Ribery interpretiert seine Rolle bei der Nationalelf sehr orthodox. Benzema zog dagegen immer wieder in die Mitte und die Art und Weise, mit der er mit Giroud kombinierte dürfte Deschamps ziemlich gefallen haben. Der Ex-Stürmer von Olympique Lyon erzielte am Ende nicht nur zwei sehenswerte Treffer, sondern er sprühte auch vor Kreativität und legte drei weitere Tore auf.

Matchwinner oder Totalausfall

Seine Kombinationsfreude ist aus französischer Sicht besonders ermutigend, weil ihm genau diese oft abging, wenn er im Sturmzentrum randurfte. Durch Benzemas neue Lust am Flügelspiel ist er nicht nur für die gegnerischen Abwehrspieler schwieriger zu bewachen, er öffnet zudem Räume für Mathieu Valbuena, Frankreichs besten Spieler 2014. Dass Olympique Marseilles Spielgestalter nun mehr Freiheiten genießt, ist ein nettes Nebenprodukt.
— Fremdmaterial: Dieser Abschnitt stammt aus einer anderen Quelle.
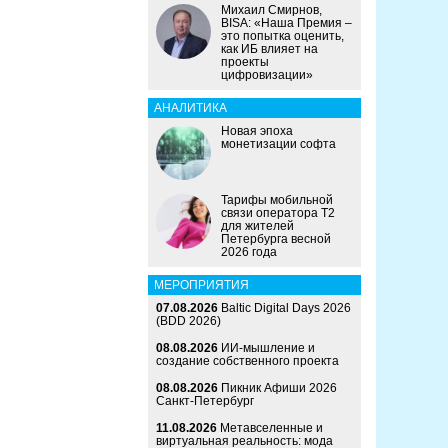
Михаил Смирнов,
BISA: «Наша Премия –
это попытка оценить,
как ИБ влияет на
проекты
цифровизации»
АНАЛИТИКА
Новая эпоха
монетизации софта
Тарифы мобильной
связи оператора Т2
для жителей
Петербурга весной
2026 года
МЕРОПРИЯТИЯ
07.08.2026
Baltic Digital Days 2026
(BDD 2026)
08.08.2026
ИИ-мышление и
создание собственного проекта
08.08.2026
Пикник Афиши 2026
Санкт-Петербург
11.08.2026
Метавселенные и
виртуальная реальность: мода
Lange Zeit war es schwierig, den richtigen Platz für Benzema in der Nationalmannschaft zu finden. Nun, unter Deschamps erlebt er seine bislang beste Phase im französischen Dress. Sechs Tore markierte er in den letzten sechs Partien. Deschamps hat nun den Luxus, trotz des Ribery-Fehlens über viele verschiedene Optionen und Waffen in der Offensive zu verfügen.

Benzema ist ein Stürmer mit zwei Gesichtern: Er kann außergewöhnliche Leistungen bringen und Spiele im Alleingang entscheiden. Ist er aber nicht gut drauf, dann wird er schnell zum Totalausfall. Letzteres war häufig der Fall, wenn er das Trikot der Equipe Tricolore übergestreift hatte. 21 Treffer in 66 Länderspielen stehen für ihn zu Buche - keine sonderlich gute Ausbeute für einen Stürmer seines Talents.

Benzema als Sinnbild für Frankreichs Nationalteam

Die Probleme des Madrilenen spiegeln auch die Schwankungen des gesamten Teams in den letzten Jahren wieder. Er debütierte als hochveranlagter Teenager im März 2007 für die A-Elf und traf auch sofort in der EM-Qualifikation gegen Österreich. Sein Potenzial wurde nie in Frage gestellt, doch selten wurde es ausgeschöpft. Genauso, wie bei der Nationalmannschaft der Grande Nation.

Für eine ganze Generation bei den Franzosen gibt es kein Zurück mehr. Benzema hat allerdings die Chance auf Wiedergutmachung. Sie mag in ungewohnter Form einer Rolle als Flügelspieler daher kommen. Aber er muss sie nutzen um in den Pantheon französischer Helden aufgenommen zu werden. Ein Ziel, dass er seit knapp einem Jahrzehnt verfolgt.